## 課題の内容
本文から、「メタマスク(Metamask」を含む言葉で始まり「的に失効するとされています。」で終わる部分を、一字も変えずに書き写してください。

## 本文
Forbesがブロックチェーンを利用した会員システムを採用、その仕組みは?

経済誌であるフォーブス(Forbes)がブロックチェーンを利用した会員システムの仕組みを採用することを発表しました。

Forbesの会員権トークンは7日・30日の2種類が提供されます。会員権トークンはNFTで定義され、イーサリアム(Ethereum)上で発行されます。会員権トークンを持っているユーザーは、Forbesのサイトを広告無しで閲覧することができます。

メタマスク(Metamask)やオペラ(Opera)などのイーサリアムのウォレットを連携した状態でForbesのサイトを訪れると、アカウントへの接続が行えます。ForbesのWebサイトは、ビジターがトークンを保有しているかどうかをブロックチェーン上で確認して会員機能を有効にします。有効期限は7日・30日の2種類が用意されており、有効期限が過ぎるとスマートコントラクトにより自動的に失効するとされています。

トークン化と通常の課金との違いはどこにあるのか?

## 課題のデータ
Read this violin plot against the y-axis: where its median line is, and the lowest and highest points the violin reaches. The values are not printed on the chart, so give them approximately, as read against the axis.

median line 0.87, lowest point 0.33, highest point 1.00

## 解答
メタマスク(Metamask)やオペラ(Opera)などのイーサリアムのウォレットを連携した状態でForbesのサイトを訪れると、アカウントへの接続が行えます。ForbesのWebサイトは、ビジターがトークンを保有しているかどうかをブロックチェーン上で確認して会員機能を有効にします。有効期限は7日・30日の2種類が用意されており、有効期限が過ぎるとスマートコントラクトにより自動的に失効するとされています。